Update on investment in 3Legs Resources plc

RNS Number : 5452E
Vela Technologies PLC
04 November 2015
 



Vela Technologies plc

("Vela" or the "Company")

Update on investment in 3Legs Resources plc

Vela Technologies plc (AIM: VELA), the investing company focused on early stage and pre-IPO disruptive technology investments, notes the announcement released earlier today by 3Legs Resources plc ("3Legs").

As at the date of this announcement Vela holds 23,500,000 shares in 3Legs which represents 3.80 per cent. of the existing voting rights of 3Legs.

Vela's shareholding in 3Legs has been acquired at an average price of 0.213 pence per share for a total consideration of approximately £50,090.

3Legs is an Isle of Man incorporated investing company whose shares are traded on AIM. The investing policy of 3Legs is to seek to invest in and/or acquire companies within the life sciences and related technologies sector. As announced today 3Legs has recently signed non-binding heads of terms in connection with the proposed acquisition by 3Legs of SalvaRx Limited ("SalvaRx"), a company in which 3Legs owns an 11.1 per cent. shareholding.  On 30 September, 3Legs reported that it had subscribed £215,000 for new shares in SalvaRx in conjunction with a subscription for the same amount by Jim Mellon and Greg Bailey, both directors and substantial shareholders of 3Legs. 
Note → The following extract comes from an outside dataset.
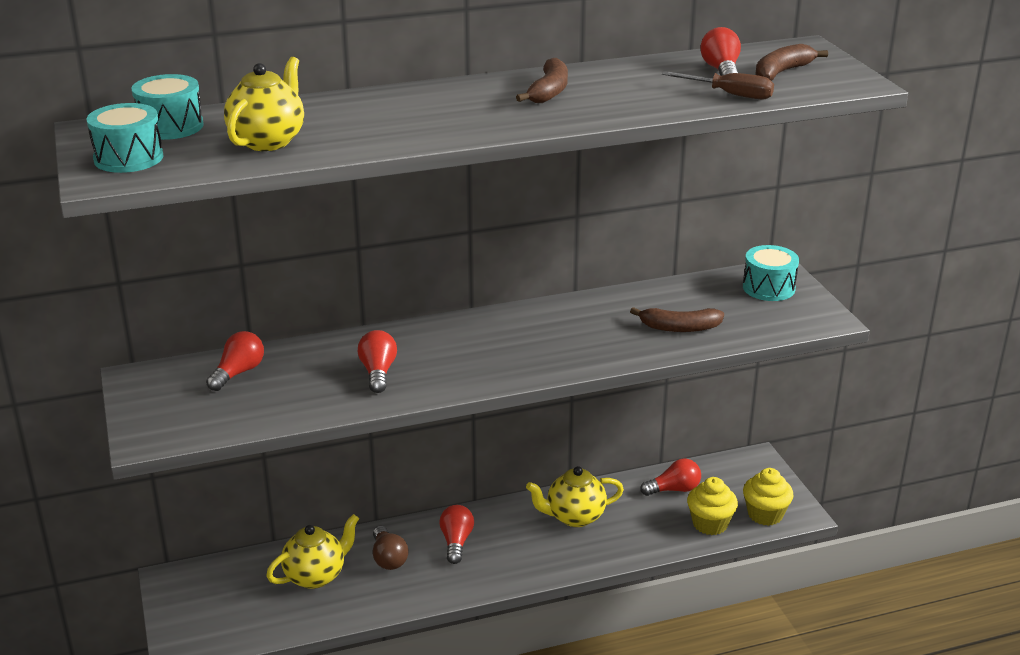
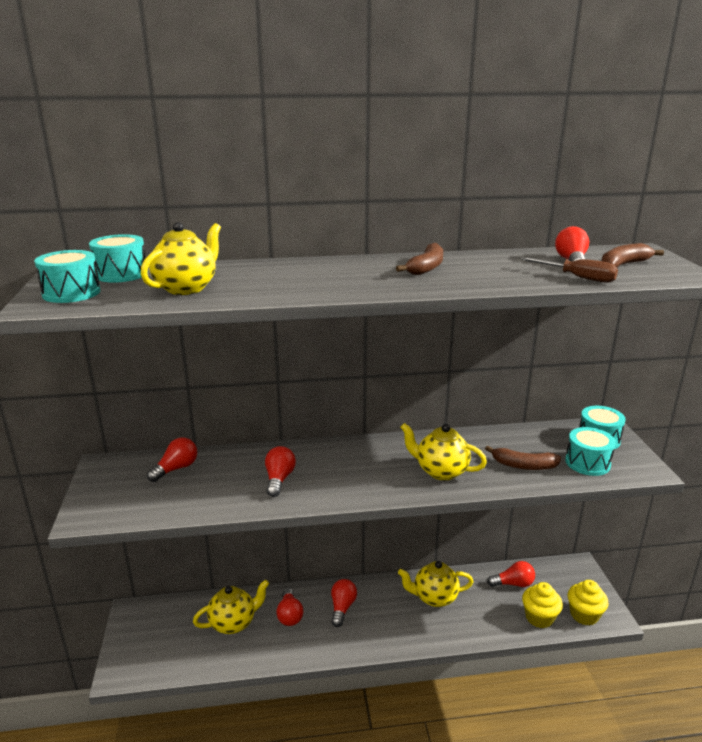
camera: 10 degrees right, 5 degrees down
(388, 558) = (289, 615): brown light bulb -> red light bulb
(579, 344) = (441, 471): none -> yellow teapot
(756, 317) = (587, 463): none -> turquoise drum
A copy of 3Legs's announcement is below and a link to the 3Legs announcement can be found at: http://www.londonstockexchange.com/exchange/news/market-news/market-news-detail/12567318.html 

For further information please contact:

Vela Technologies plc


Brent Fitzpatrick, Non-Executive Chairman

Antony Laiker, Director

 

 

Tel: +44 (0) 7802 262 443

 

Allenby Capital Limited

(Nominated Adviser)


Nick Athanas/Katrina Perez/James Reeve

 

Vicarage Capital Limited

(Broker)

Rupert Williams/Jeremy Woodgate

 

 

Tel: +44 (0) 20 3328 5656

 

 

 

Tel: +44 (0) 20 3651 2910

 

3Legs Resources plc

("3Legs" or the "Company")

Proposed Acquisition and Suspension of Trading

3Legs announces that, in accordance with Rule 15 of the AIM Rules for Companies ("AIM Rules"), the Company's shares have been suspended from trading on AIM from 7.30 a.m. today as a result of the Company not having completed an acquisition which constitutes a reverse takeover under the AIM Rules, or otherwise implemented its investing policy within 12 months of becoming an investing company.  The Company is actively working to implement its investing policy and the Board is pleased to provide the following update.     

The Company has recently signed non-binding heads of terms in connection with the proposed acquisition of SalvaRx Limited ("SalvaRx"), a company in which 3Legs owns an 11.1 per cent. shareholding.  On 30 September, the Company reported that it had subscribed £215,000 for new shares in SalvaRx in conjunction with a subscription for the same amount by Jim Mellon and Greg Bailey, both directors and substantial shareholders of 3Legs. 

SalvaRx owns 60.5% of iOx Therapeutics Limited ("iOx"), a new company which is developing a series of compounds for cancer immunotherapy.  As previously announced, iOx's technology is based on a discovery by Professor Vincenzo Cerundolo MD, PhD, the Director of the Human Immunology Unit at the Weatherall Institute of Molecular Medicine at Oxford University and supported by the Ludwig Institute for Cancer Research.  Its compounds stimulate invariant natural killer T cells, and preclinical testing in several cancer models suggest the compounds can inhibit the growth of tumours.

The transaction, should it proceed, will be structured by way of an acquisition of all the shares in SalvaRx not already owned by Company with the consideration being satisfied by the issue of new shares in the Company.  Due to its size in relation to the Company, the proposed acquisition of SalvaRx would constitute a "reverse takeover" under the AIM Rules.  Therefore the Company's shares will remain suspended until such time as either an admission document setting out details of the proposed acquisition is published or, in the event that the transaction does not proceed, the Company has taken other steps to implement its Investing Policy.

In the event that the Company is unable to implement its investing policy within the next six months (i.e. by 4 May 2016), admission of the Company's shares will be cancelled in accordance with Rule 41 of the AIM Rules.